Zij zoeken het groote verdriet.
De vogelkens zingen Verlangend een lied,
De kikkertjes springen,
Als zijn ze verblied,
De bijekens puren Toch niet om niet ....
Zij zoeken het groote verdriet.
{Gezag en Duit komen op, gevolgd door twee kleine getuigen, waarvan de eene een zwaard en de andere een weegschaal draagt). GEZAG.

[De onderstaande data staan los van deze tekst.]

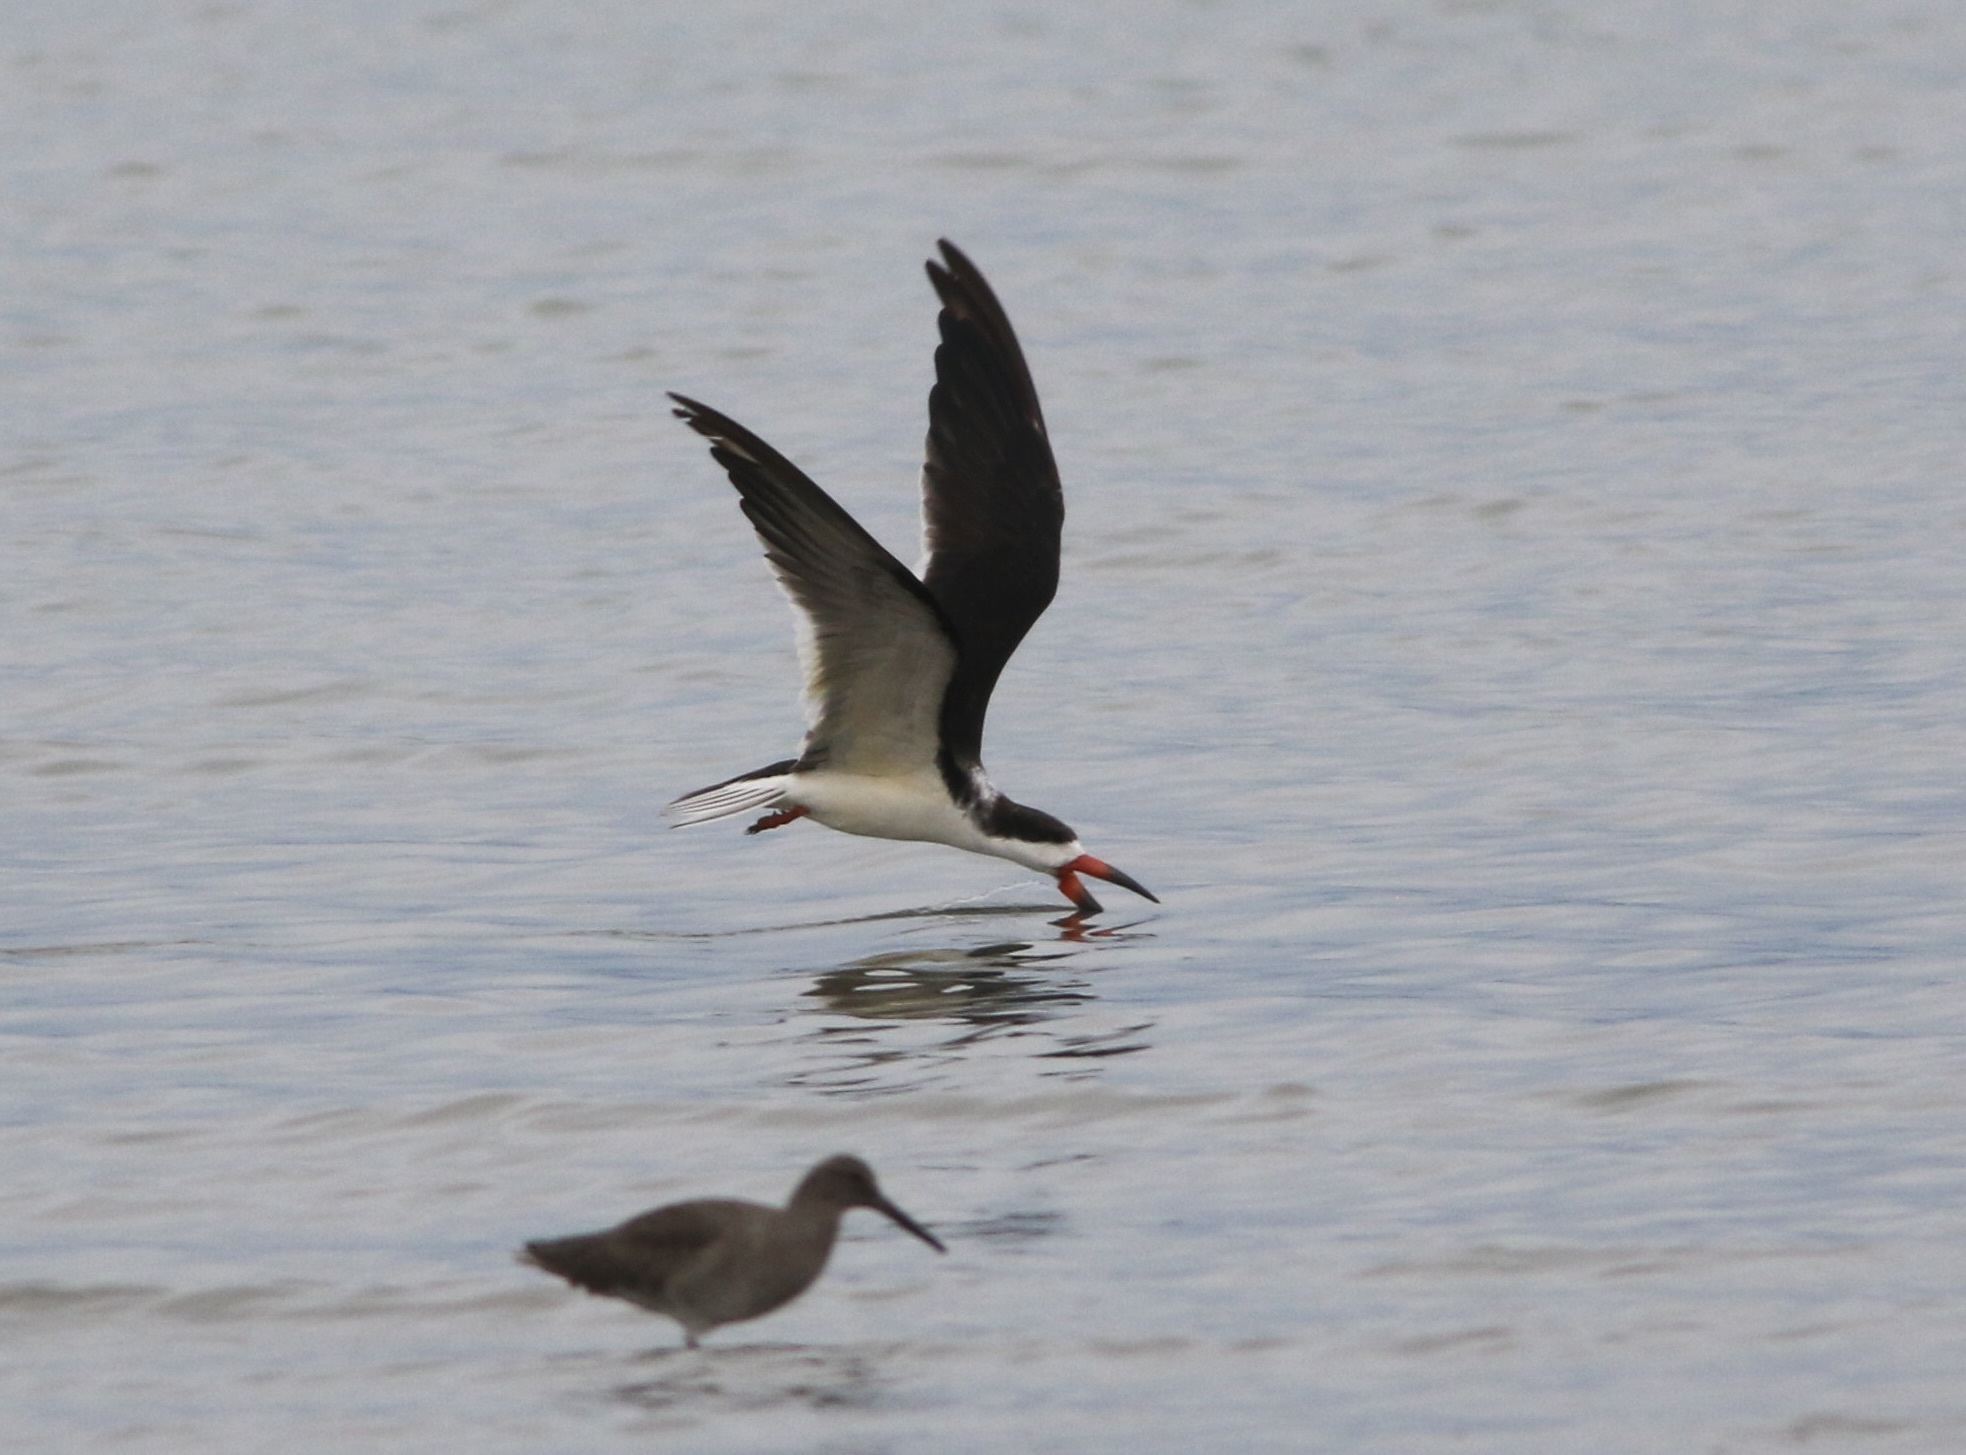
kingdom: Animalia
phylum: Chordata
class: Aves
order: Charadriiformes
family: Laridae
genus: Rynchops
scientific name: Rynchops niger
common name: Black skimmer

Zooals ik U zei, daar staat ie weer te spelen en te zingen. Het zijn de meest onbetrouwbare personen in de wereld. Ze zijn zoo haveloos en arm als een burger, die zijn belasting betaalt naar de wet, zonder het land te beliegen en te bestelen, en zij beweren dat de heele wereld van hen hoort.
DUIT.
Dus hij betaalt niet?
GEZAG.
Geen knoop. Dat doen ze nooit. O, ik heb veel ondervinding met kunstenaars, veel zure ondervinding. Dit blauwe oog is mij ook nog geslagen door een kunstenaar.
DUIT.
Schandelijk!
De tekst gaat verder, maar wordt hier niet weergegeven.